I also found it quite hard to manage classroom dynamics. One of the classes was much more energetic than the other. I have a lot more respect for primary school educators now! I was pretty zonked by the end of those in-person workshops.
What do you think the impact was on the students, the teachers and you?
In general I think the residency created more awareness around illustration as a career option. The students came away with a lot of excitement about illustration, drawing and comics.
The little graphics and animations I made really helped them see a lot more potential in their drawings – they wanted to make more comics and do more art.
We did a lot of work around emotions and friendship and I was really moved by some of the stories they shared. I’d like to think that they learnt something about using comic art as a way to express your feelings.
The teachers seemed proud of what the students achieved and just generally happy that they had a creative project to engage with – something fun and expressive to do. I don’t think students have had a chance to do much art at school recently. One of the teachers mentioned that the project has inspired her to introduce more painting activities in the classroom. I also feel like they themselves were impressed and excited by some of the comic materials I shared.

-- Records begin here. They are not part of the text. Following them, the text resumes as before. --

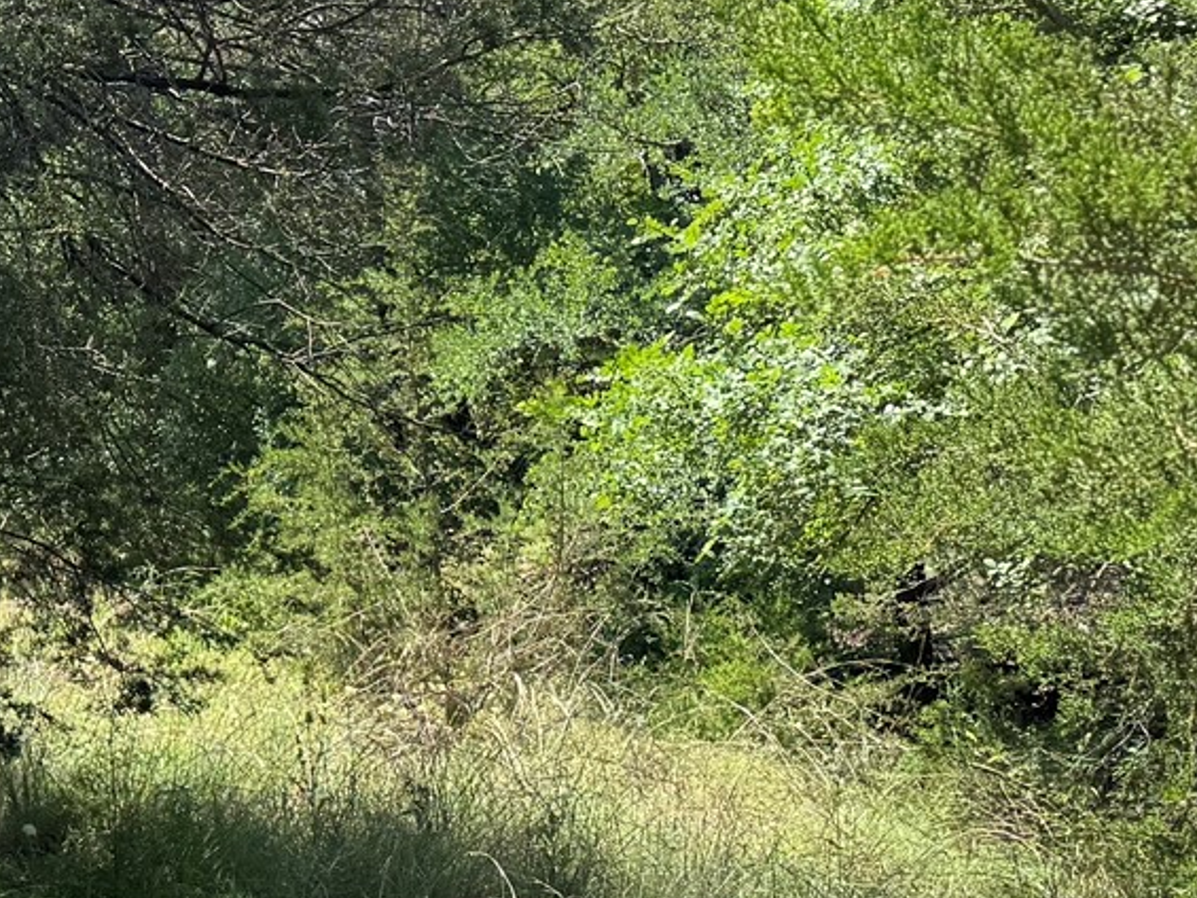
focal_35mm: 87
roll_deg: -0.3
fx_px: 3009
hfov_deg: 21.6
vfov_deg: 16.9
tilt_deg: +3.1
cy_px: 244
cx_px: -23
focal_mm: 6.76
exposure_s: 1/1042
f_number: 1.78
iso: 80
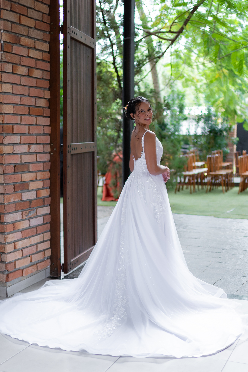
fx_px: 537
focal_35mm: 52
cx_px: 124
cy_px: 186
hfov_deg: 26.0
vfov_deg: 38.2
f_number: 1.4
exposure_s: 1/500
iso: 400
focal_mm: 35
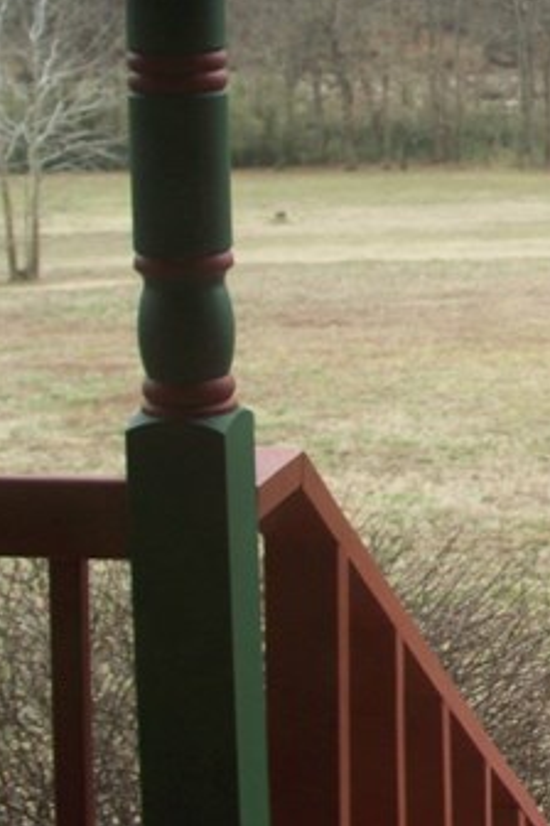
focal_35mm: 114
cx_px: 773
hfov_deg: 11.6
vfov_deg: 17.6
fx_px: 2612
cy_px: 22
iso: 64
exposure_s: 1/125
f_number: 2.8
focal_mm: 7.54
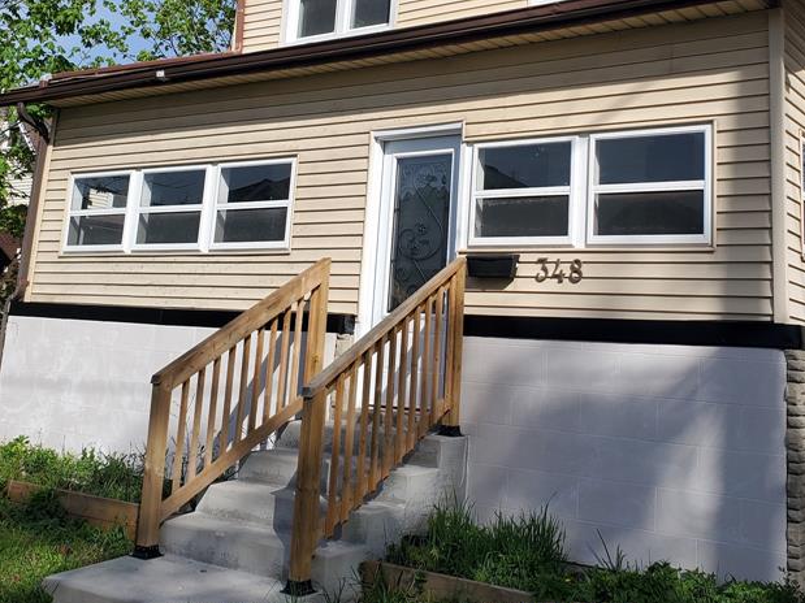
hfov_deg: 43.8
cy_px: 123
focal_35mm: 43
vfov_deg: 32.7
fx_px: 1000
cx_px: 436
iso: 50
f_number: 2.4
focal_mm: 4.3
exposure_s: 1/1909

As for me, I gained a lot of really valuable experience in designing lessons, making online resources, and working in a classroom setting. I also benefitted from having a really wonderful mentor, Toya Walker who is a frequent House of Illustration collaborator.
I learnt so much over the course of the residency and I can see really tangible ways in which it’s benefited my career as an arts educator. I definitely feel excited and more confident about working in education.